====== Provided information

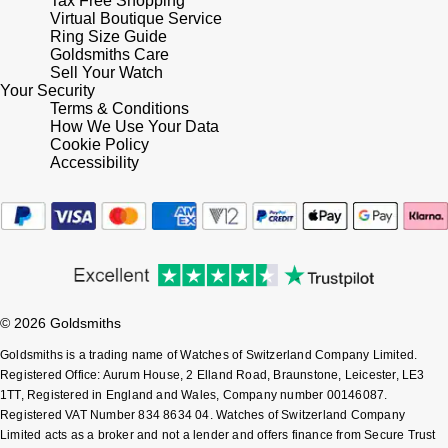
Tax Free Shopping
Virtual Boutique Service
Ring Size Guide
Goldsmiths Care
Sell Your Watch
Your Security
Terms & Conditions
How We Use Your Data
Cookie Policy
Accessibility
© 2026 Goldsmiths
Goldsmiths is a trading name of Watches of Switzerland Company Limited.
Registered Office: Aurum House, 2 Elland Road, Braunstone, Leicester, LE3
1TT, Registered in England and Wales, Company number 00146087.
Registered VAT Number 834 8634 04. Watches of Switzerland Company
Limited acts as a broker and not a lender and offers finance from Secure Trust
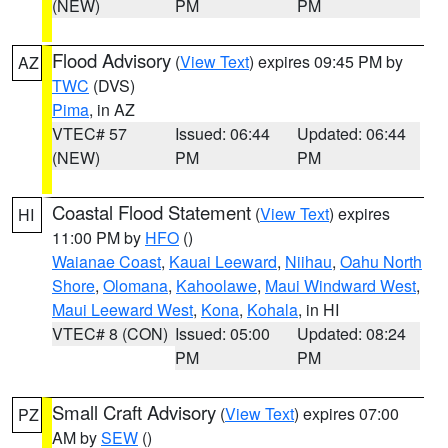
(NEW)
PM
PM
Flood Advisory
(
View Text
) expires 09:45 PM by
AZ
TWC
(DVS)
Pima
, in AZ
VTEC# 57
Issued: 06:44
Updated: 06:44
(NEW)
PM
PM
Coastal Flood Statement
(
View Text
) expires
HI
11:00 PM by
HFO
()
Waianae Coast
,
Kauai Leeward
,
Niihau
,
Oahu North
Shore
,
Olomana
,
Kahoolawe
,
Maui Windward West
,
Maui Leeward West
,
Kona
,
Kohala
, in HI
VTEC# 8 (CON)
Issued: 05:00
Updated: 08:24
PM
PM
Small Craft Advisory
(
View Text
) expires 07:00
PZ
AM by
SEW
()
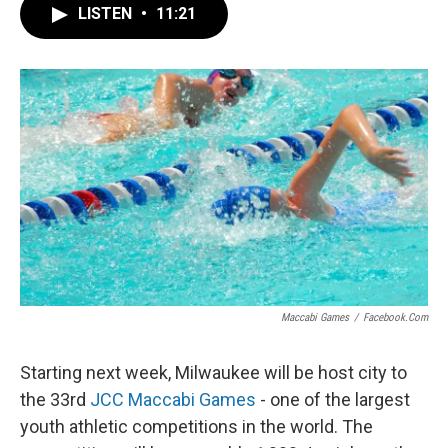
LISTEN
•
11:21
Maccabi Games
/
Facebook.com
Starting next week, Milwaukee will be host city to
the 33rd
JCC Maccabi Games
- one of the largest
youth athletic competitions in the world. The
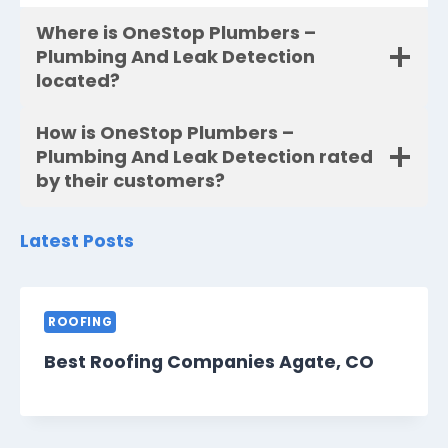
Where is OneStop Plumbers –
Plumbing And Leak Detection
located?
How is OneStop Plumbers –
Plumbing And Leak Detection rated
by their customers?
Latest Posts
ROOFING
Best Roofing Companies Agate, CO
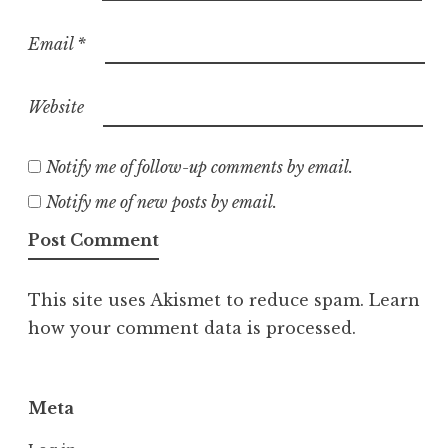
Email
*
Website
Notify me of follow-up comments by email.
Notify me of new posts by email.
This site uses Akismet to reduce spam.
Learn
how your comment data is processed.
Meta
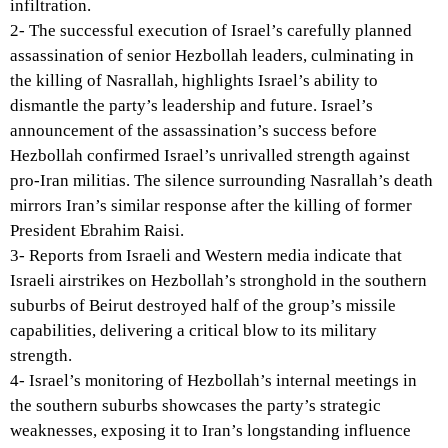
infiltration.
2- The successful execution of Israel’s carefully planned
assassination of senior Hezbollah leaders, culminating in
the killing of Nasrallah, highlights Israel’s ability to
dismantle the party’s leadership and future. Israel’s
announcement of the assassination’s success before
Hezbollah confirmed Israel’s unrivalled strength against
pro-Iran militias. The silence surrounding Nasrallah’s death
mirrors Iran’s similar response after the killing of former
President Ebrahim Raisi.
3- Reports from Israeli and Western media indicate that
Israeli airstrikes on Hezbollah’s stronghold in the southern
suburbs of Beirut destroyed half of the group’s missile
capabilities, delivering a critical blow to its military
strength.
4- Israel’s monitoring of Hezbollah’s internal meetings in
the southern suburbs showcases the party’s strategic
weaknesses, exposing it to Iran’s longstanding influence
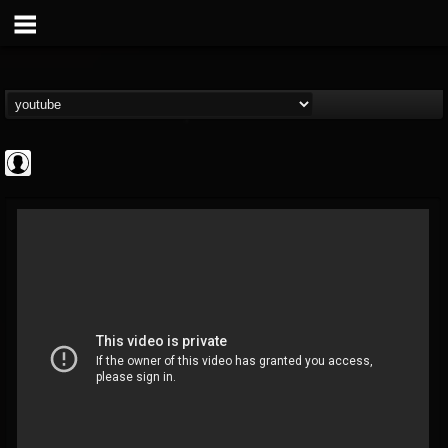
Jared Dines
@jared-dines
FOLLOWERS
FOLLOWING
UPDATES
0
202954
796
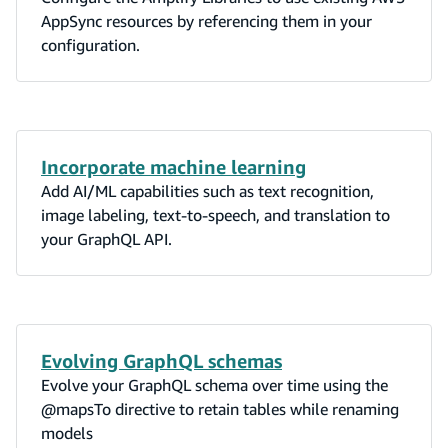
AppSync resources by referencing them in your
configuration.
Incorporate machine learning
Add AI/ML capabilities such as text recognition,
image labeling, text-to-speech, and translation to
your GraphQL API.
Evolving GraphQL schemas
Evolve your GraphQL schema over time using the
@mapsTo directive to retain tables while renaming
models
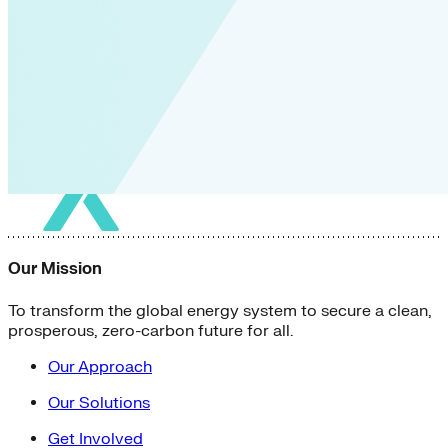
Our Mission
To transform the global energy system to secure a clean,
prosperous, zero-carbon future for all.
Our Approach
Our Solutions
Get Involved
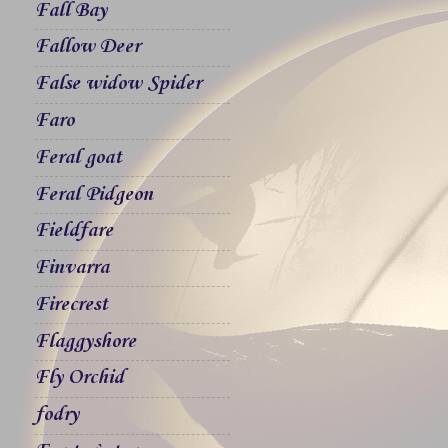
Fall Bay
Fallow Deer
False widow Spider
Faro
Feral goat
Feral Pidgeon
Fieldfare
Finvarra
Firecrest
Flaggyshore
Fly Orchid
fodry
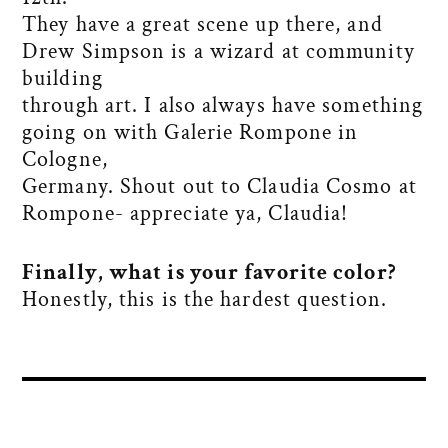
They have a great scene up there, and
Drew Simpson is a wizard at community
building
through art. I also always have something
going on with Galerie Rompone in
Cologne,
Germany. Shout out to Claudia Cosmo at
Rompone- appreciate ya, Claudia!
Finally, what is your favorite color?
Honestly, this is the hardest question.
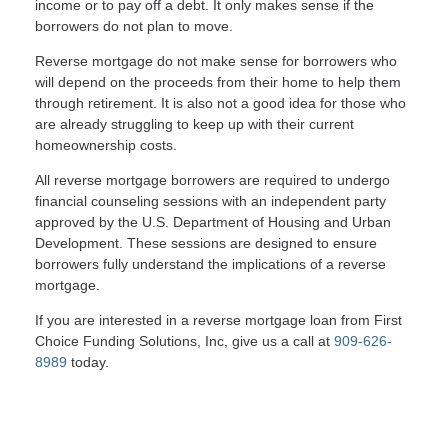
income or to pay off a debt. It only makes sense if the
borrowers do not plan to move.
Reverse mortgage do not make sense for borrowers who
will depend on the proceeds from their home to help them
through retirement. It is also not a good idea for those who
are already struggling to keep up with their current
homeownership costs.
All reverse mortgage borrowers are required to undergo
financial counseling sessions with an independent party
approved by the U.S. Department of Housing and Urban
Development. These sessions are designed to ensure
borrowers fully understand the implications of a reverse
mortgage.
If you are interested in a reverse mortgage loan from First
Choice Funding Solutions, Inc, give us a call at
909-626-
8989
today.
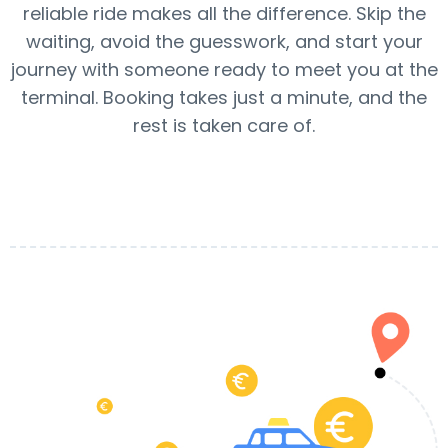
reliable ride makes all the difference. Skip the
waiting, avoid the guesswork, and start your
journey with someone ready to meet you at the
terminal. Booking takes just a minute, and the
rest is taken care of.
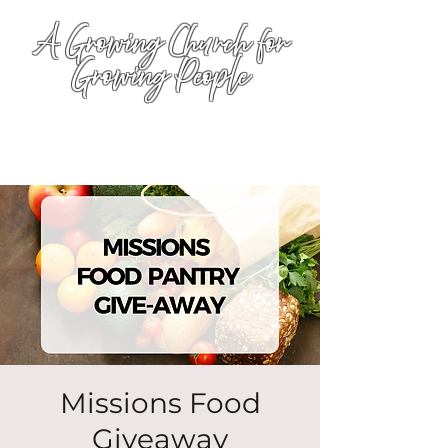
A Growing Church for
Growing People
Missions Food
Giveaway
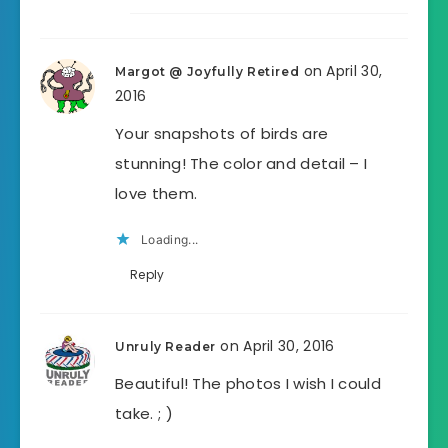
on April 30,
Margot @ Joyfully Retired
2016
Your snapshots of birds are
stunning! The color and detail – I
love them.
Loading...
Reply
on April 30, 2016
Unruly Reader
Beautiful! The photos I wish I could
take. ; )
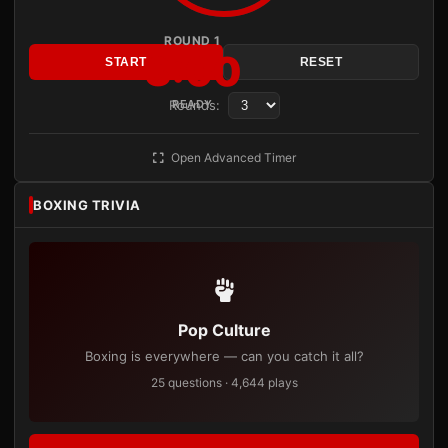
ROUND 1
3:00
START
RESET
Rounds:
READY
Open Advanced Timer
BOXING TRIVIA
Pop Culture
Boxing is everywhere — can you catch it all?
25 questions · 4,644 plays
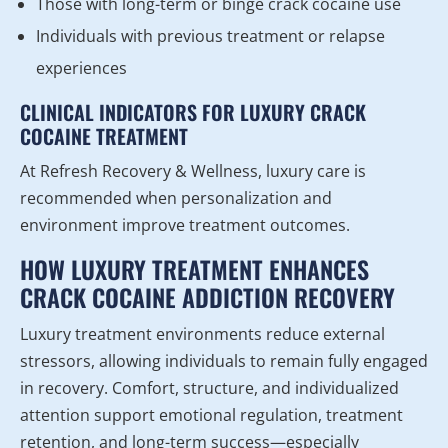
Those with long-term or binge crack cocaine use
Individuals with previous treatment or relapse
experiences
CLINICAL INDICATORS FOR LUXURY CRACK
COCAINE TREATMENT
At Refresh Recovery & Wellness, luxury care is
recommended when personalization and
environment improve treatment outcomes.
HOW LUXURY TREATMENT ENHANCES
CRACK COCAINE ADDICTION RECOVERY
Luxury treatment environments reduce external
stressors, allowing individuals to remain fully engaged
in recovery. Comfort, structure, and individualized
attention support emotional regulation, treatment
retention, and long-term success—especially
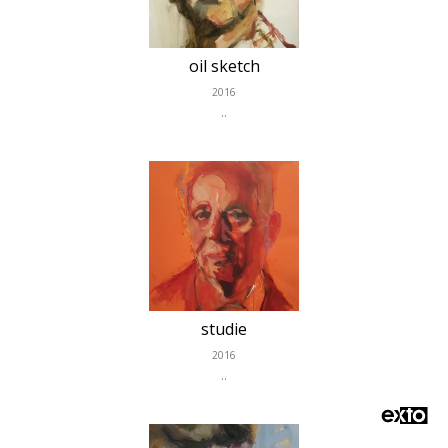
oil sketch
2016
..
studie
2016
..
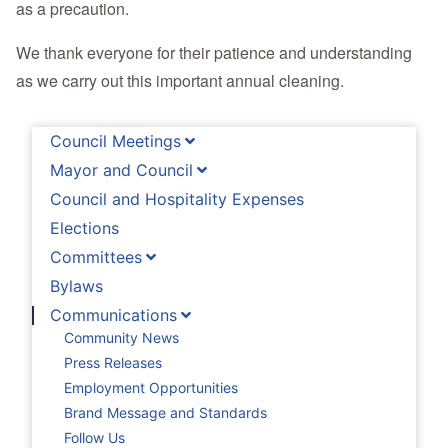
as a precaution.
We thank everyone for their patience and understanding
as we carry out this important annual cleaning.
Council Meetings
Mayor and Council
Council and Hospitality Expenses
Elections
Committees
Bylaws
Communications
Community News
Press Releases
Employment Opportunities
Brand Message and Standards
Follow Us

============

Task statement:
Reproduce word for word the text of every entry above, leaving out the pictures.

Result of the exercise:
Tax Free Shopping
Virtual Boutique Service
Ring Size Guide
Goldsmiths Care
Sell Your Watch
Your Security
Terms & Conditions
How We Use Your Data
Cookie Policy
Accessibility
© 2026 Goldsmiths
Goldsmiths is a trading name of Watches of Switzerland Company Limited.
Registered Office: Aurum House, 2 Elland Road, Braunstone, Leicester, LE3
1TT, Registered in England and Wales, Company number 00146087.
Registered VAT Number 834 8634 04. Watches of Switzerland Company
Limited acts as a broker and not a lender and offers finance from Secure Trust
(NEW)
PM
PM
Flood Advisory
(
View Text
) expires 09:45 PM by
AZ
TWC
(DVS)
Pima
, in AZ
VTEC# 57
Issued: 06:44
Updated: 06:44
(NEW)
PM
PM
Coastal Flood Statement
(
View Text
) expires
HI
11:00 PM by
HFO
()
Waianae Coast
,
Kauai Leeward
,
Niihau
,
Oahu North
Shore
,
Olomana
,
Kahoolawe
,
Maui Windward West
,
Maui Leeward West
,
Kona
,
Kohala
, in HI
VTEC# 8 (CON)
Issued: 05:00
Updated: 08:24
PM
PM
Small Craft Advisory
(
View Text
) expires 07:00
PZ
AM by
SEW
()
LISTEN
•
11:21
Maccabi Games
/
Facebook.com
Starting next week, Milwaukee will be host city to
the 33rd
JCC Maccabi Games
- one of the largest
youth athletic competitions in the world. The
Where is OneStop Plumbers –
Plumbing And Leak Detection
located?
How is OneStop Plumbers –
Plumbing And Leak Detection rated
by their customers?
Latest Posts
ROOFING
Best Roofing Companies Agate, CO
Email
*
Website
Notify me of follow-up comments by email.
Notify me of new posts by email.
This site uses Akismet to reduce spam.
Learn
how your comment data is processed.
Meta
infiltration.
2- The successful execution of Israel’s carefully planned
assassination of senior Hezbollah leaders, culminating in
the killing of Nasrallah, highlights Israel’s ability to
dismantle the party’s leadership and future. Israel’s
announcement of the assassination’s success before
Hezbollah confirmed Israel’s unrivalled strength against
pro-Iran militias. The silence surrounding Nasrallah’s death
mirrors Iran’s similar response after the killing of former
President Ebrahim Raisi.
3- Reports from Israeli and Western media indicate that
Israeli airstrikes on Hezbollah’s stronghold in the southern
suburbs of Beirut destroyed half of the group’s missile
capabilities, delivering a critical blow to its military
strength.
4- Israel’s monitoring of Hezbollah’s internal meetings in
the southern suburbs showcases the party’s strategic
weaknesses, exposing it to Iran’s longstanding influence
Jared Dines
@jared-dines
FOLLOWERS
FOLLOWING
UPDATES
0
202954
796
AppSync resources by referencing them in your
configuration.
Incorporate machine learning
Add AI/ML capabilities such as text recognition,
image labeling, text-to-speech, and translation to
your GraphQL API.
Evolving GraphQL schemas
Evolve your GraphQL schema over time using the
@mapsTo directive to retain tables while renaming
models
Our Mission
To transform the global energy system to secure a clean,
prosperous, zero-carbon future for all.
Our Approach
Our Solutions
Get Involved
Fall Bay
Fallow Deer
False widow Spider
Faro
Feral goat
Feral Pidgeon
Fieldfare
Finvarra
Firecrest
Flaggyshore
Fly Orchid
fodry
They have a great scene up there, and
Drew Simpson is a wizard at community
building
through art. I also always have something
going on with Galerie Rompone in
Cologne,
Germany. Shout out to Claudia Cosmo at
Rompone- appreciate ya, Claudia!
Finally, what is your favorite color?
Honestly, this is the hardest question.
income or to pay off a debt. It only makes sense if the
borrowers do not plan to move.
Reverse mortgage do not make sense for borrowers who
will depend on the proceeds from their home to help them
through retirement. It is also not a good idea for those who
are already struggling to keep up with their current
homeownership costs.
All reverse mortgage borrowers are required to undergo
financial counseling sessions with an independent party
approved by the U.S. Department of Housing and Urban
Development. These sessions are designed to ensure
borrowers fully understand the implications of a reverse
mortgage.
If you are interested in a reverse mortgage loan from First
Choice Funding Solutions, Inc, give us a call at
909-626-
8989
today.
reliable ride makes all the difference. Skip the
waiting, avoid the guesswork, and start your
journey with someone ready to meet you at the
terminal. Booking takes just a minute, and the
rest is taken care of.
A Growing Church for
Growing People
Missions Food
Giveaway
on April 30,
Margot @ Joyfully Retired
2016
Your snapshots of birds are
stunning! The color and detail – I
love them.
Loading...
Reply
on April 30, 2016
Unruly Reader
Beautiful! The photos I wish I could
take. ; )
ROUND 1
3:00
START
RESET
Rounds:
READY
Open Advanced Timer
BOXING TRIVIA
Pop Culture
Boxing is everywhere — can you catch it all?
25 questions · 4,644 plays
Those with long-term or binge crack cocaine use
Individuals with previous treatment or relapse
experiences
CLINICAL INDICATORS FOR LUXURY CRACK
COCAINE TREATMENT
At Refresh Recovery & Wellness, luxury care is
recommended when personalization and
environment improve treatment outcomes.
HOW LUXURY TREATMENT ENHANCES
CRACK COCAINE ADDICTION RECOVERY
Luxury treatment environments reduce external
stressors, allowing individuals to remain fully engaged
in recovery. Comfort, structure, and individualized
attention support emotional regulation, treatment
retention, and long-term success—especially
oil sketch
2016
..
studie
2016
..
as a precaution.
We thank everyone for their patience and understanding
as we carry out this important annual cleaning.
Council Meetings
Mayor and Council
Council and Hospitality Expenses
Elections
Committees
Bylaws
Communications
Community News
Press Releases
Employment Opportunities
Brand Message and Standards
Follow Us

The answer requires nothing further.